И тут Метюб произнес ругательство, которое вряд ли одобрил бы пророк.
— Осмотрите рукава! — крикнул он своим офицерам, пыхтевшим от старания выстроить цепь.
Двое или трое кинулись выполнять приказ, но очень быстро вернулись, крича от ужаса:
— Рукава перерезаны! Мы пропали!
Папаша Стаке взглянул на поляка, единственного, кто сохранял спокойствие во всем этом бедламе, и заметил, что тот сардонически усмехается.
— Все ясно, — пробормотал старик. — Это он перерезал рукава. Я-то думал, самые хитрые — это греки, а теперь замечаю, и среди поляков попадаются мастера. Но надо поторопиться: галере конец и пора с нее уходить.
Весть о том, что насосы никуда не годятся, ошеломила даже Метюба, но экипаж все-таки не оставлял надежды спасти корабль.
Моряки наконец выстроились цепочкой, чтобы быстро передавать ведра с водой, и вода обильно потекла на склад, под которым находилось много бочонков со смолой, отчего так и разбушевался пожар.
Густые облака дыма вырывались из кормовых люков, заволакивая мачты, и снопы искр грозили поджечь паруса. Никто в суматохе не догадался спустить их на палубу.
Греки и папаша Стаке, чтобы отвести от себя подозрение и обмануть турок, старательно лили воду в это пекло, которое и не собиралось гаснуть, мужественно терпели вихри искр и едкий дым, раздиравший горло. Но все было напрасно. Огонь разрастался, и языки пламени охватили уже почти всю корму парусника.

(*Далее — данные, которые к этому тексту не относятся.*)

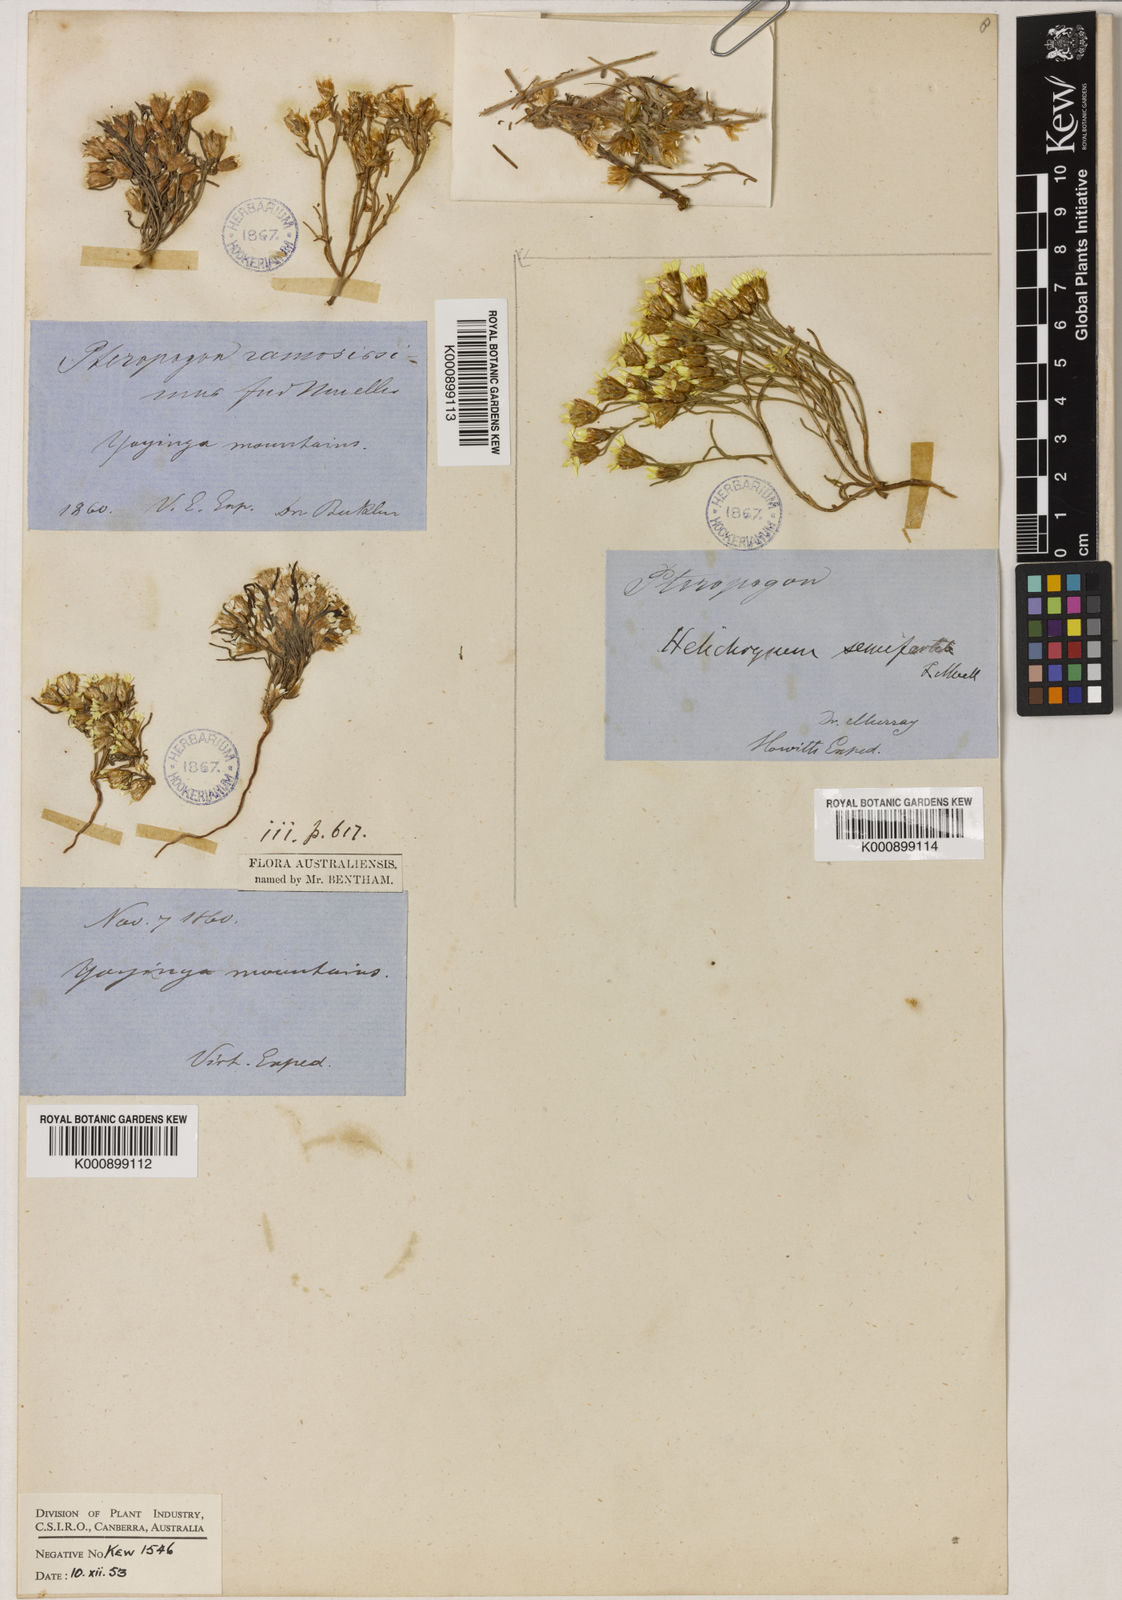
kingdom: Plantae
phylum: Tracheophyta
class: Magnoliopsida
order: Asterales
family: Asteraceae
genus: Schoenia
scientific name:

Они прорывались сквозь обгоревшие палубные доски шканцев и обшивку широких бортов, и капли смолы текли с обшивки на бимсы.
Твиндек и батарейные палубы уже настолько заполнились дымом, что спуститься туда было невозможно. Один за другим с грохотом падали пиллерсы, и занялся степс бизань-мачты.
Метюб все еще не терял надежды сохранить свою прекрасную галеру. Он принял мудрое решение залить водой пороховой погреб, чтобы порох не вспыхнул и корабль не взлетел на воздух, и с превеликой осторожностью велел спускать на воду шлюпки. Пока не поздно, можно было спастись на галиоте, который все еще был на буксире у галеры.